| Text provided |
- - -
How We Can Ensure More People Accept AI by Making It Feel Less Intrusive
AI is incredibly useful, but it’s so complicated that it’s challenging to get people to adopt it, at least consciously. We may like that our phones can automatically tag our photos but often forget that it’s AI powering the tool. People are hesitant to trust a technology they don’t understand well, especially if it is, well, a bit creepy.
I have exposure to the most cutting-edge AI, and I think people should be really concerned by it. AI is a fundamental risk to the existence of human civilisation.
Elon Musk at the National Governors Association, 2017
AI can sometimes predict our own behaviour more accurately than the real people we know. We don’t like feeling that we can’t control how our data is collected and used, especially when AI uses that data to get us to take a particular action. It is well known that UX is an important factor to consider when creating a model, but a lot of data scientists fail to forget a major part of a positive UX: minimising the creep-factor of AI.
“Our Phones Are Spying On Us” and Other Conspiracies Made Possible by AI
Thanks to advances in technology and the exponential availability of data, AI has gotten much more powerful — and accurate. That’s exciting for those of us passionate about technology, but it’s also part of the creepiness problem. Algorithms today can predict so much more about an individual with less information (or at least information knowingly provided). Sometimes AI can seem to read our thoughts — or at least must be secretly listening to us. Right?
That our phones are secretly recording and spying on us for marketing purposes has been a top conspiracy theory on the internet for a few years — one that even some respected tech experts and journalists think is true. It’s been endlessly debated everywhere from the BBC to Esquire to Vox. There was even a /reply-all/ podcast about your phone listening on you as early as 2017. Nowadays, almost half of Americans and increasing numbers of Europeans are concerned their phones are recording private conversations without their permission for ad targeting.
There’s no way to 100% know how much audio our phones capture, but that’s really beside the point: most experts have determined that most apps don’t use recordings for ad targeting. Not because they can’t, but because there’s no need. AI tracking is so sophisticated that it’s already this accurate without the hassle of technological and storage demands of audio collection. We inadvertently provide so much information about ourselves that we can be eerily well-targeted regardless.
We tend to think about surveillance in the way that humans do. That if somebody learned about something that you talked about with a friend that meant that they were listening to you, but I think it’s harder for most people to make the connection between how much they give away in their online activities to these companies that can target advertisements to them.
David Choffnes, Northeastern University Professor and researcher on the topic of mobile privacy and security
Newer conspiracies swirl around the many virus-tracking apps released by governments around the world. People worry that downloading these apps will allow the government to track them forever, even though it is illegal. Many have compared these apps to the type of surveillance seen more commonly in China. Here in Italy, the Immuni app has failed to gain much traction due to some of these conspiracies, as well as very real concerns about privacy and security. More fears about creepy, always-watching AI is yet another consequence of Covid-19.
- - -
| Raw data |
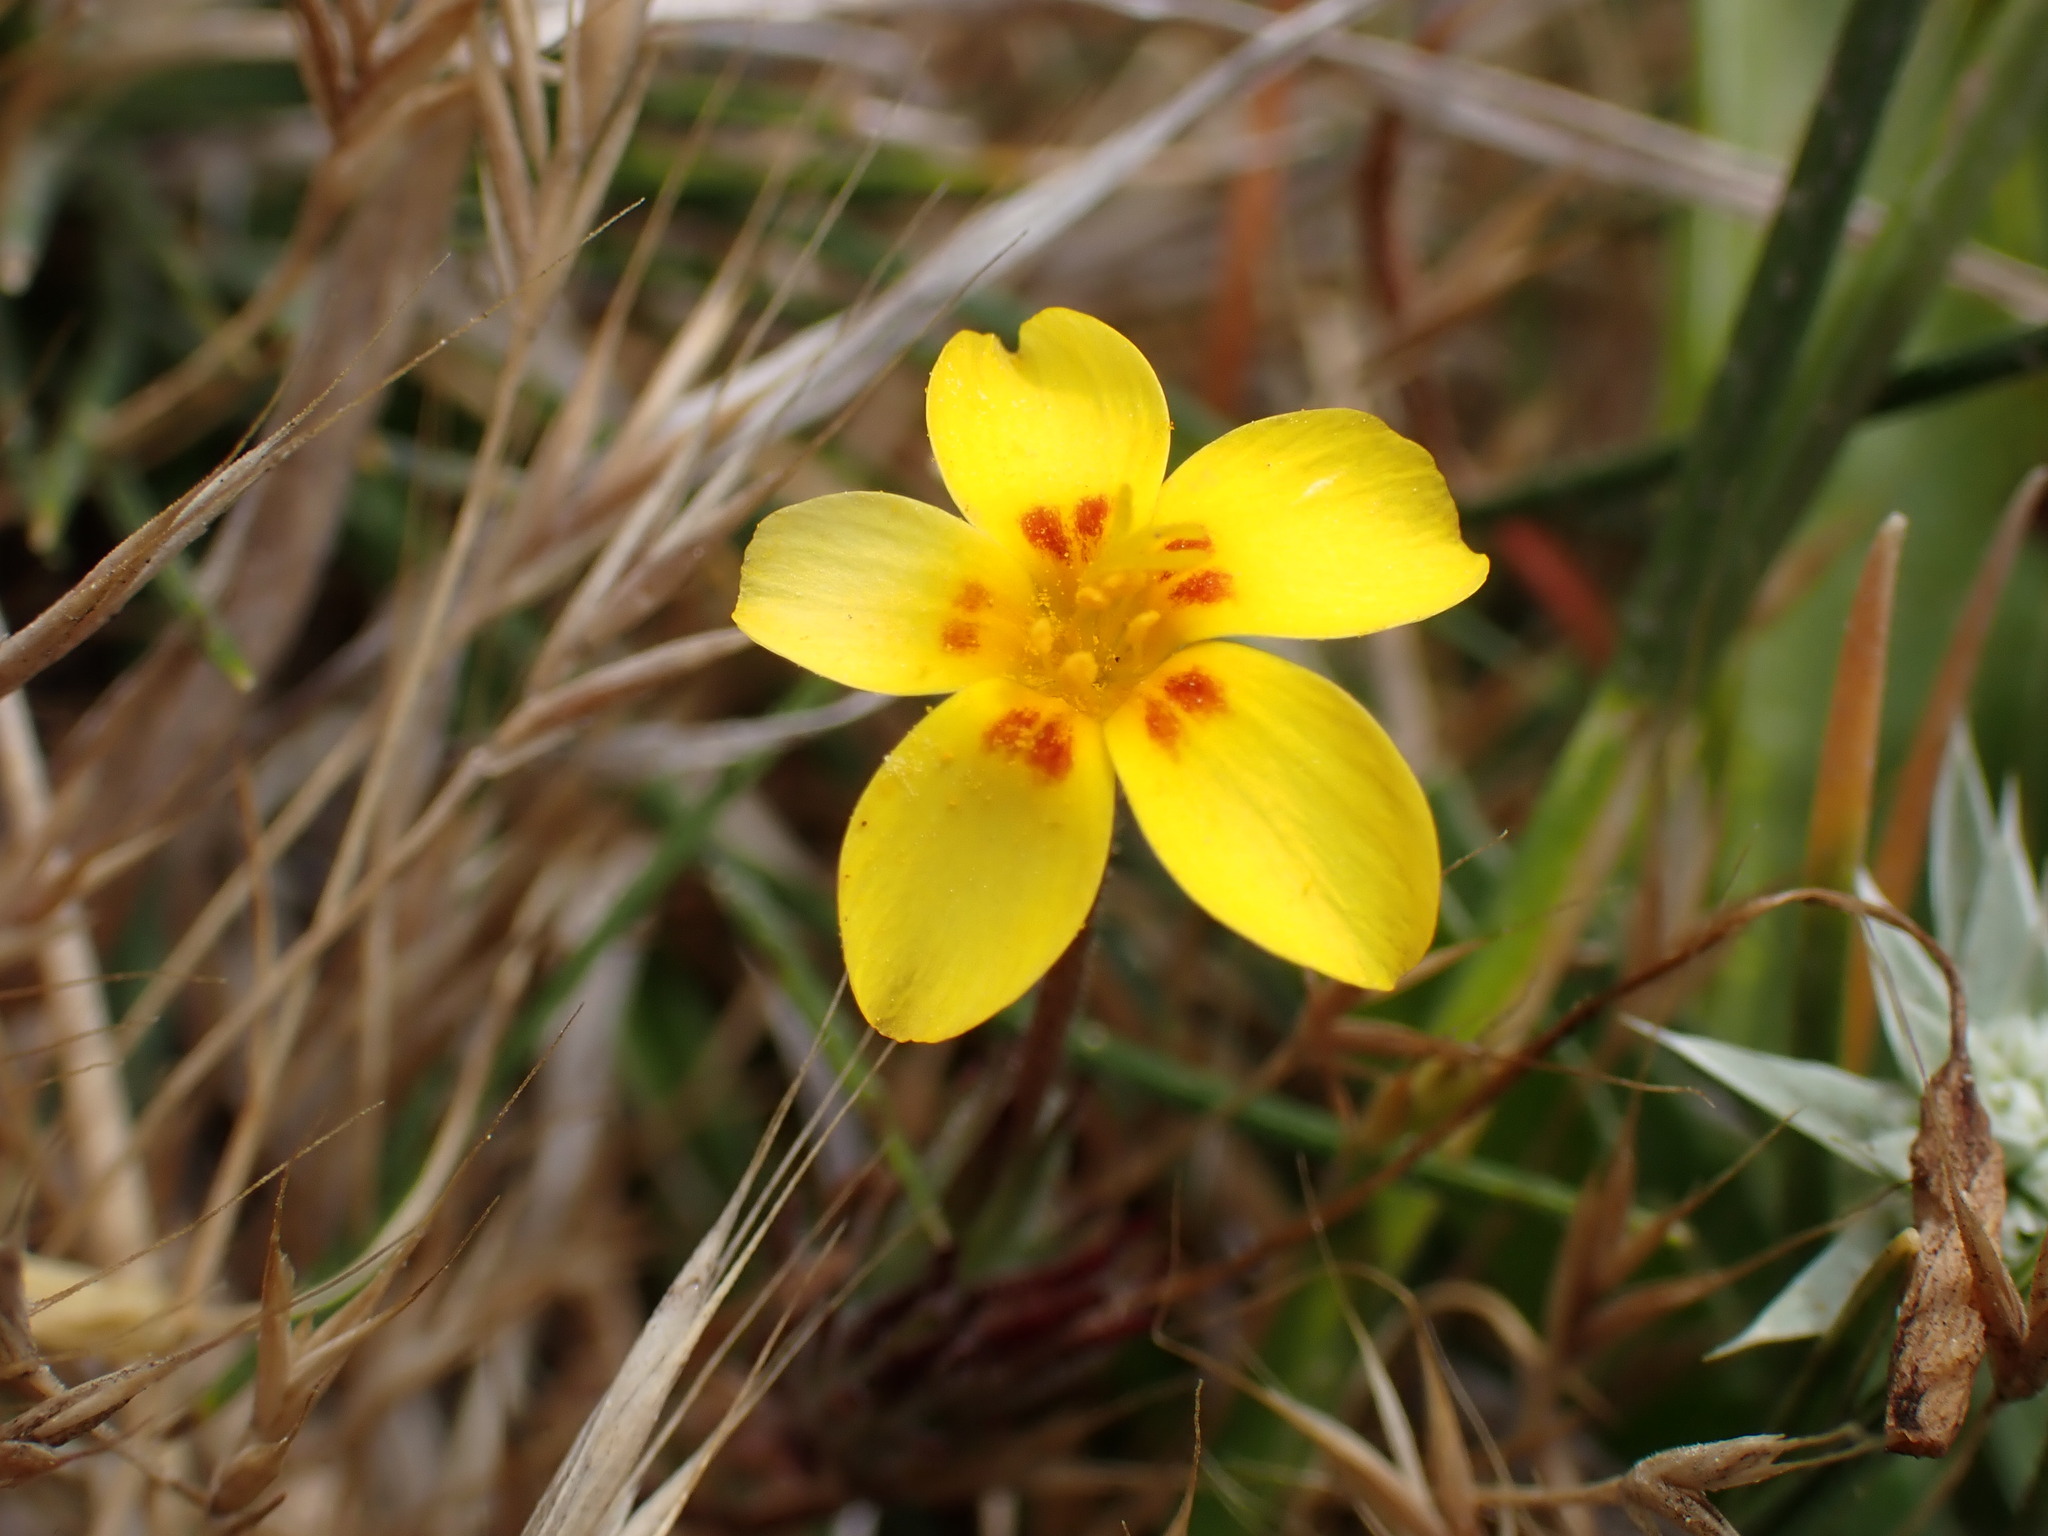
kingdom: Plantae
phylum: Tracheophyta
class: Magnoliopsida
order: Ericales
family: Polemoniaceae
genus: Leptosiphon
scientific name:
- - -
| Work instructions |
A. Repeat the part of the article on AI acceptance starting at "That our phones are" and ending at "permission for ad targeting.".
B. Pick up the article on making AI feel less intrusive after its last sentence and continue writing it.
The rows aren't needed for any of this.

| Solved tasks |
A.
That our phones are secretly recording and spying on us for marketing purposes has been a top conspiracy theory on the internet for a few years — one that even some respected tech experts and journalists think is true. It’s been endlessly debated everywhere from the BBC to Esquire to Vox. There was even a /reply-all/ podcast about your phone listening on you as early as 2017. Nowadays, almost half of Americans and increasing numbers of Europeans are concerned their phones are recording private conversations without their permission for ad targeting.

B.
All-seeing, all-knowing AI may not be even close to reality, but that doesn’t mean we’re less wary about current AI capabilities. Forget Skynet; it’s Facebook’s data collection and tracking that we’re worried about. When the most visible examples of AI in our lives seems to be powered by spying on us, it’s no wonder so many people find AI so freaky.
Can AI Ever Be Used to Provide Personalised Recommendations without Creeping Us Out?
Personalisation is a good goal. Getting the right offer at the right time helps us as much as it helps the company making that offer. Often, even people who claim to feel concerned about AI’s spread often have no problem using it if the AI helps them solve a problem more efficiently.
In reality, most AI doesn’t creep us out. Most AI we interact with every day goes completely unnoticed. Sometimes that’s because the AI isn’t sophisticated enough to bother us. It is pretty difficult to find a customer service chatbot that can only respond to precise input more menacing than irritating. Other AI fits so seamlessly into the processes that we used before that all we notice is an improvement in service. When Apple created Face ID to unlock iPhones, most people were excited by the convenience, not worried about the implications of the AI.
Most often, however, AI goes unnoticed because we only see the results. We have no direct interaction with the AI itself; we only see how it makes our lives easier. For example, no customer will likely ever know that they can purchase their desired item in the right size because the Evo Replenish algorithm used predictive supply chain to prevent a stockout of a newly popular shirt. Customers have no way of knowing how the store makes inventory decisions, and they probably wouldn’t care. The lack of empty shelves is convenient, and the AI that prevents the problem isn’t creepy because its predictions and recommendations aren’t made on the individual level. If no one is saying I personally will buy a particular product, just that 15 people will that week, I am not concerned about my privacy.
AI forecasts and personalisation unsettle us most when we can’t understand how it came to a conclusion about us personally or when the AI is too believably human but not disclosed as AI. As such, merely embracing transparency and human-centric design will go a long way towards making AI less ominous.
Non-Creepy AI Is Transparent
The more transparent you are about how your AI works, the less creepy it seems. We tend to look sceptically at things we don’t understand. When you face something that you don’t understand that seems to understand you, it’s not just suspicious; it’s creepy. Popular culture has shown us plenty of ways AI can potentially run amok. If we don’t understand how the technology works now, how could we possibly see disaster coming? Without transparency, AI feels like more of a threat — which ultimately makes AI so creepy.
Consider the theory that Facebook is listening to us through our phones again. People are so suspicious because Facebook refuses to disclose what information they collect on us and how they use that data to target ads.
[Facebook has] created this problem because they’re really good at collecting information about us. They won’t be very transparent about what they collect or how, and so, you’re basically forcing people to come up with the simplest possible solution for how Facebook knows stuff about them — and that’s that they’re listening in.
PJ Vogt, Tech Journalist and Co-host of Reply All
Transparency also means being clear about how you collected data and what you did with that information. It’s always going to seem creepy to gather tons of identifiable information on individuals if you can’t explain why you need it. That’s why we should be upfront about why particular information is requested and anonymise data whenever possible.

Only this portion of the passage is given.